After leaving there, we headed back to Denton another way, using a computer-generated direction sheet. Of course, I had one of those on the way down, also. Sometimes those things are more trouble than they are worth. Go south .1 mile, continue south .3 mile, go south another .5 miles and continue onto blah-blah. I always get lost trying to read a 400-step instruction manual and drive in 80 mile per hour traffic at the same time, it just isn’t sane. Add the fact that my glasses had been missing for about two weeks to the scenario and you have a man who doesn’t see well enough to read road signs trying to drive in a beat up truck with traffic whizzing by at 80 while simultaneously reading cryptic computer directions. It isn’t pretty.
And don’t even bother asking for help at the gas station. Even though I had to stop there several times to get my gas guzzler satisfied with the $2 a gallon liquid gold, I decided not to ask for anything other than the bathroom key after the young lady behind the counter, loudly smacking what must have been delicious chewing gum, informed me how to get to a nearby roadway while staring at the ceiling, pointing in the air and adding, “Umm, like” to the front of each and every sentence.
I decided then that the spare car tire tied to the key was probably there for other reasons than to try and keep the customer from stealing the key. It might have been a teether for the cashier.
Anyway, on the way out, I somehow ended up going the wrong way again, this time heading into Lexington and Spencer. I didn’t have the awful computer directions for the trip home and had lost the earlier version. I was following a map that was obviously printed around the time of the Vietnam War that somehow found it’s way into my glove box through nook or crook. It didn’t even show I-74 as a roadway, as one example.
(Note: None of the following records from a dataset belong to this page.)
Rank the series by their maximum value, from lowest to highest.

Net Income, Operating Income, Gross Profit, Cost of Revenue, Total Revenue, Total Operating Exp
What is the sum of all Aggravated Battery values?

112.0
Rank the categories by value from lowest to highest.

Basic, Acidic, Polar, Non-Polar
Other interchanges and roads were not correctly shown, either — a fact that did not escape my attention while sitting on the side of the road near Lexington wondering where it all went wrong.
I finally managed to find my way, albeit the long way, back to I-77 and more familiar territory after heading the wrong direction for about 15 minutes and then going 30 minutes out of the way to get back on track on one of my many ‘short cuts’ of the day.
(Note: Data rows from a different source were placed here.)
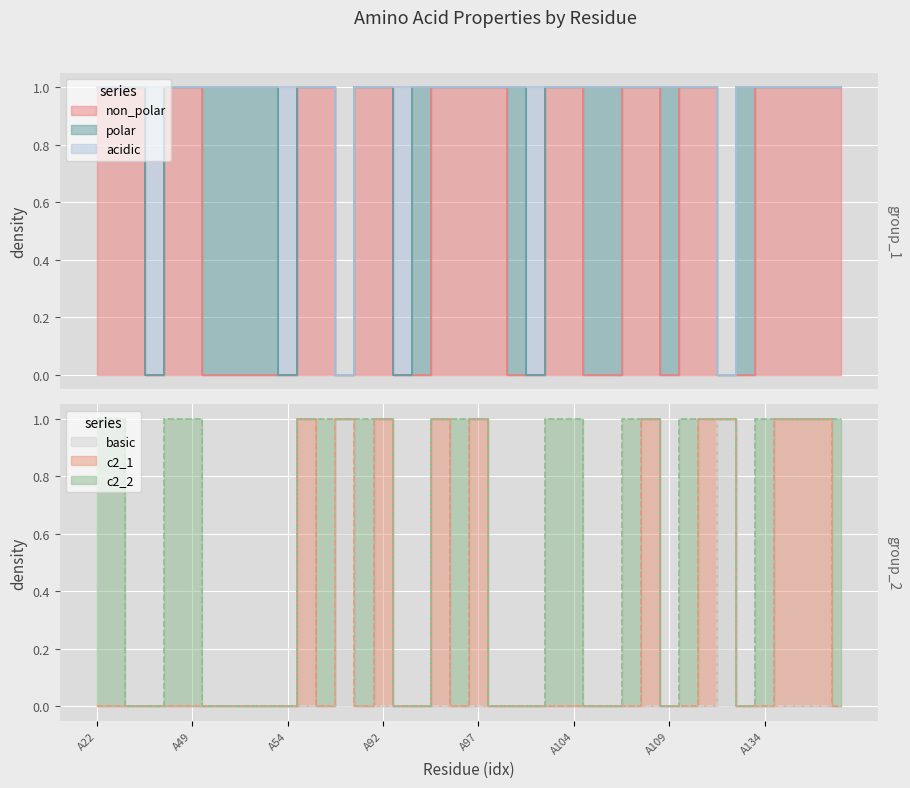

Which series has the largest range (max minus min)?

non_polar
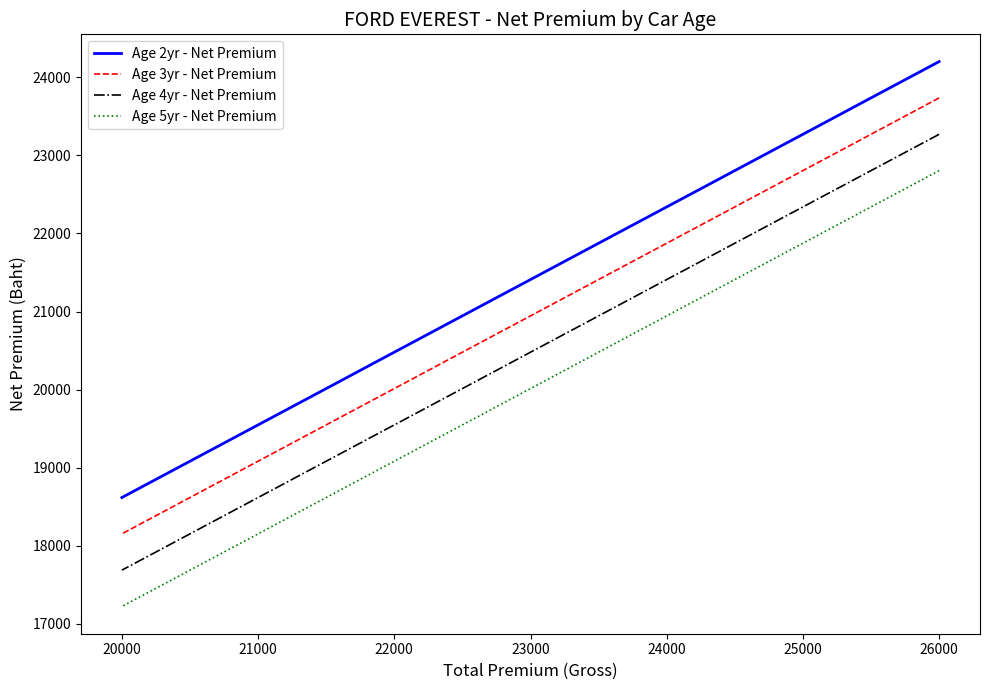

True or false: Age 3yr - Net Premium and Age 2yr - Net Premium cross at least once.

False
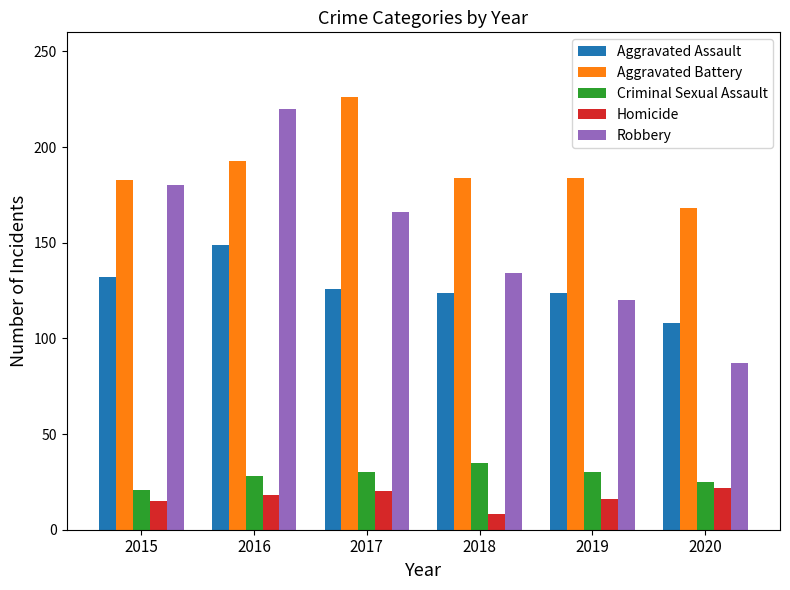

What is the difference between the highest and lowest values at 2016?

202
I had left home around 8 a.m. and didn’t get back until well after 10 p.m. A light rain had just started falling. I had to get the entertainment center in the house and the pinball machine under a tarp. I drug the six-foot tall wooden center out onto the front stoop and then stood it up. I rolled it over and shoved it through the door. After dragging it across the carpet, I stood it up again, thinking, “This is going pretty well.” I should have slapped myself for even thinking things could go well.
On the way back outside, I started to walk around the truck to get the tarp when I fell over the woodsplitter, hidden in the shadows behind the truck, and went sprawling. I ended up with a terrible bruise on my inner thigh from the hitch and a big contusion on my shin from kicking the splitter. However, the first thing I did was look around to make sure no one saw me fall. It was nighttime, raining and I was outside my own house. I should have known without looking.
I finally got the machine covered and held down the tarp with a couple pieces of firewood just when the rain really let loose. As I was climbing off the tailgate my foot slipped on the rain-slick bed liner and I stumbled and nearly fell again. After measuring, I realized the pinball machine wouldn’t fit inside my house.
Just about then, I got a call about needing to move some of my things from another friend’s house who is moving out of the area. I looked at the pinball machine and shook my head. After calling one of my friends in town here, I agreed to donate it to his cause. The following day, I took it to him, happy to be able to share and even more happy to not have to unload that heavy joker by myself. We took the front legs off the truck, set them down on a set of picnic benches and then my friend balanced the back end while I moved the truck we soon had it on the ground and into his car port. We plugged it in and it whirled to life in typical pinball fashion, complete with all the bells and whistles. Now if we can just figure out how to get the ball to come out.